Texte présenté
------

La batteuse

« Dépêchez-vous de venir !» dit Gabriel, « Les machines arrivent ce soir ! ». Et tous, nous courrions pour aller nous poster à la Croix Bleue et voir monter dans les virages la machine à battre et sa noire compagne, la locomobile. Elles étaient tirées par deux paires de vaches, parfois trois. On entendait crisser les cailloux sous les roues de fer, le tout ponctué par les cris de nos pères : « ah, allez ! ». Et les bêtes dociles s’arc-boutaient, le cou raide, la tête baissée. Quelle joie pour nous, les enfants, et quelles promesses ces quelques jours de battages au village.
La batteuse proprement dite était une grosse machine de couleur rouge délavé, le dessus tout plat légèrement bâché d’une toile bleue. A l’avant s’ouvrait, comme une gueule, un large trou noir d’où passaient de gros becs cannelés destinés à dégorger la paille. A l’arrière apparaissaient des trémies et sur les côtés plusieurs poulies de différentes tailles. Il était large ce « batteur », c’est ainsi que nous l’appelions.

------

Consigne A
Dans la liste ci-dessous, recopiez sans aucune modification les lignes allant de celle qui contient « right knee: (190, 595, 0) » jusqu'à celle qui contient « left elbow: (505, 322, 1) », ces deux lignes comprises.

Données à traiter
------

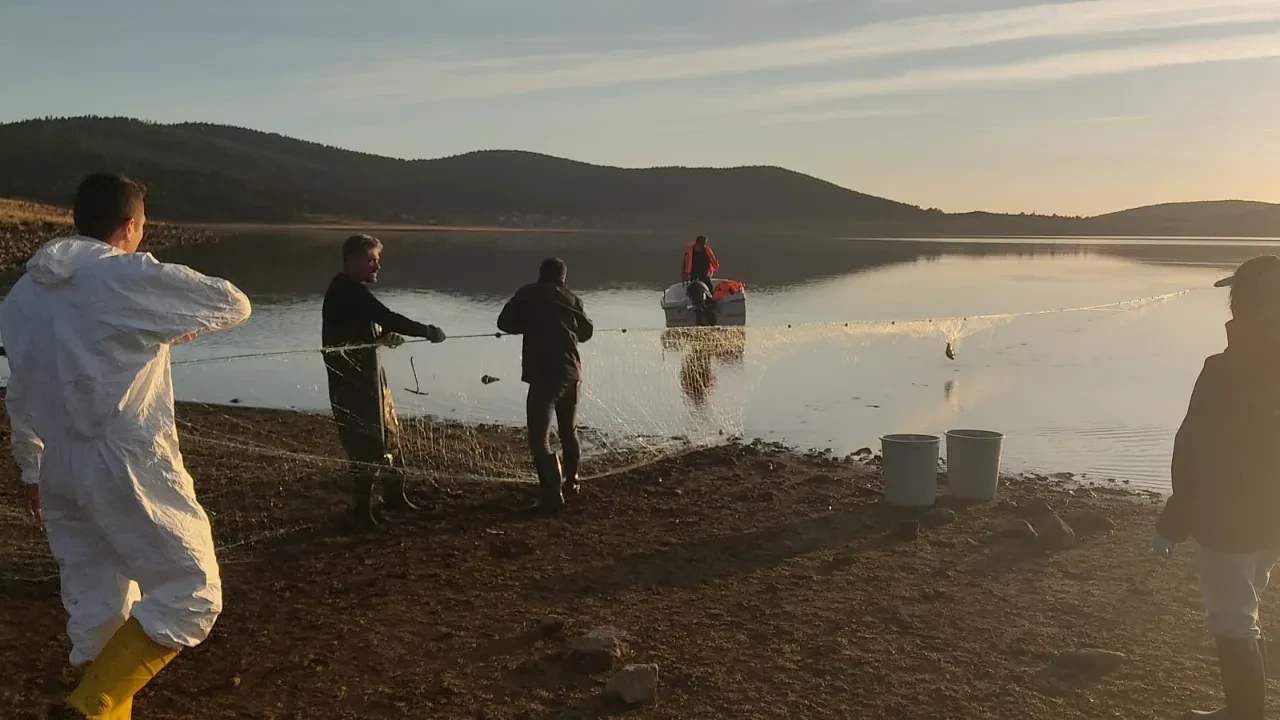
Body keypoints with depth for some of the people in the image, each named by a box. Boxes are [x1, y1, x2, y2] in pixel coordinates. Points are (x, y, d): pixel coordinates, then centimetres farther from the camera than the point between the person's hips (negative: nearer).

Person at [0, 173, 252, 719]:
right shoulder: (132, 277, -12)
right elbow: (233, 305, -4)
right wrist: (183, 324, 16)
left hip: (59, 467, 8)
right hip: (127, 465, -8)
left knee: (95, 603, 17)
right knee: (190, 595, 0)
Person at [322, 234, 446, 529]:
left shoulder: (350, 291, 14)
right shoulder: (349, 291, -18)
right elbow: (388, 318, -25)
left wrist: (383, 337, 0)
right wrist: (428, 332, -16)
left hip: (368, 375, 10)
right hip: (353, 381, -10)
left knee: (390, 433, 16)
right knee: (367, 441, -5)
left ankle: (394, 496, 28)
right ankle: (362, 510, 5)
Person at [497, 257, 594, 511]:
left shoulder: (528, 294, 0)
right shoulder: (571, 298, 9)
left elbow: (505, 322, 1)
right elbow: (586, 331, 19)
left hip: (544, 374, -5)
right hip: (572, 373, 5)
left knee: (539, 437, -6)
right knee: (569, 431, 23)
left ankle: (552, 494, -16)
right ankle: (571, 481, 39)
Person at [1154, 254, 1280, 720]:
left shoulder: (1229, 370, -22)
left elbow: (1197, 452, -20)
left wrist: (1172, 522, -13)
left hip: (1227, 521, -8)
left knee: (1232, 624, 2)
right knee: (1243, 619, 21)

------

Consigne B
Extrayez le texte sur la batteuse placé plus haut et reproduisez-le en entier, sans y changer un mot.

Réponse A
right knee: (190, 595, 0)
Person at [322, 234, 446, 529]:
left shoulder: (350, 291, 14)
right shoulder: (349, 291, -18)
right elbow: (388, 318, -25)
left wrist: (383, 337, 0)
right wrist: (428, 332, -16)
left hip: (368, 375, 10)
right hip: (353, 381, -10)
left knee: (390, 433, 16)
right knee: (367, 441, -5)
left ankle: (394, 496, 28)
right ankle: (362, 510, 5)
Person at [497, 257, 594, 511]:
left shoulder: (528, 294, 0)
right shoulder: (571, 298, 9)
left elbow: (505, 322, 1)

Réponse B
La batteuse

« Dépêchez-vous de venir !» dit Gabriel, « Les machines arrivent ce soir ! ». Et tous, nous courrions pour aller nous poster à la Croix Bleue et voir monter dans les virages la machine à battre et sa noire compagne, la locomobile. Elles étaient tirées par deux paires de vaches, parfois trois. On entendait crisser les cailloux sous les roues de fer, le tout ponctué par les cris de nos pères : « ah, allez ! ». Et les bêtes dociles s’arc-boutaient, le cou raide, la tête baissée. Quelle joie pour nous, les enfants, et quelles promesses ces quelques jours de battages au village.
La batteuse proprement dite était une grosse machine de couleur rouge délavé, le dessus tout plat légèrement bâché d’une toile bleue. A l’avant s’ouvrait, comme une gueule, un large trou noir d’où passaient de gros becs cannelés destinés à dégorger la paille. A l’arrière apparaissaient des trémies et sur les côtés plusieurs poulies de différentes tailles. Il était large ce « batteur », c’est ainsi que nous l’appelions.